Court Opinion

ID: 9526248
Source: CourtListenerOpinion
Date Created: 2023-08-07 03:14:30.065789+00
Date Added: 2024-06-11T13:14:07.401770
License: Public Domain

WILLIAM C. KOCH, JR.,
Judge, concurring.
I concur with the results of the presiding judge’s opinion but file this separate opinion to explain my reasoning. Mr. Daniels has a right to expect that the Board of Paroles will follow its established procedures for considering him for parole. Tenn.Comp.R. & Regs, r. 1100-1-1-03(12) (1995) permits the Board to terminate a prisoner’s parole based on pertinent information not available to the Board at the time of the hearing. When the Board considered Mr. Daniels for parole on April 9, 1996, it did not have available to it the victim impact statements of his victim’s surviving family members.
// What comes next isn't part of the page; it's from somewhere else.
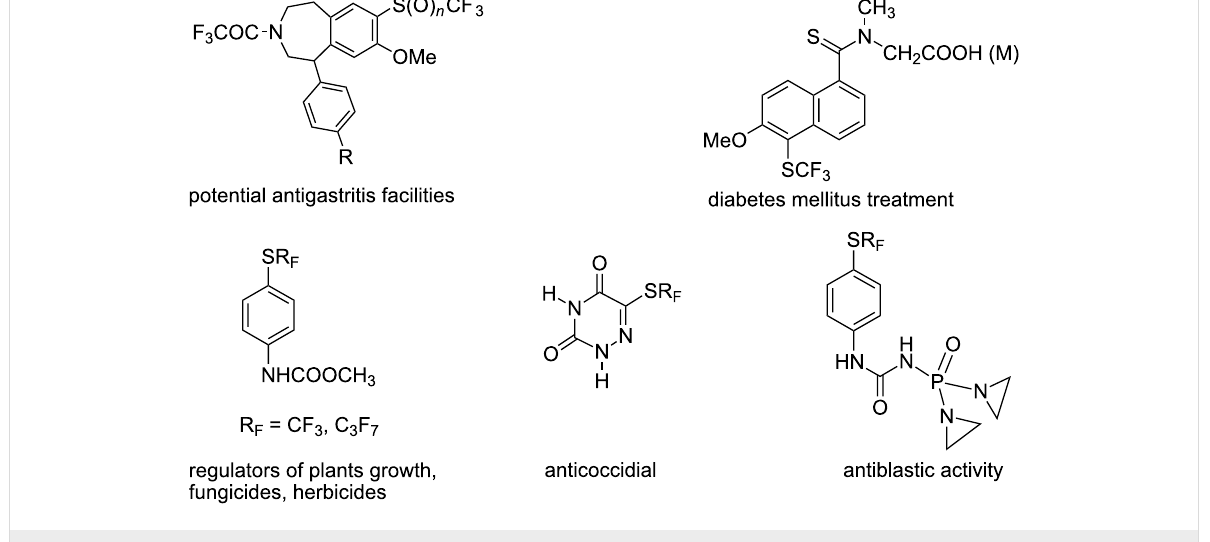
Figure 4: The variety of the pharmacological activity of R F S-substituted compounds.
We need not address the questions concerning who is entitled to notice under Tenn. Code Ann. § 40-28-505 (1997) or who should bear the burden of failure to comply with Tenn.Code Ann. § 40-28-505’s requirements. Under the Board’s procedural rules, it matters little why the pertinent information was not available to the Board. I find that the Board did not act arbitrarily or capriciously when it decided to hold a second hearing and to consider the victim impact statements.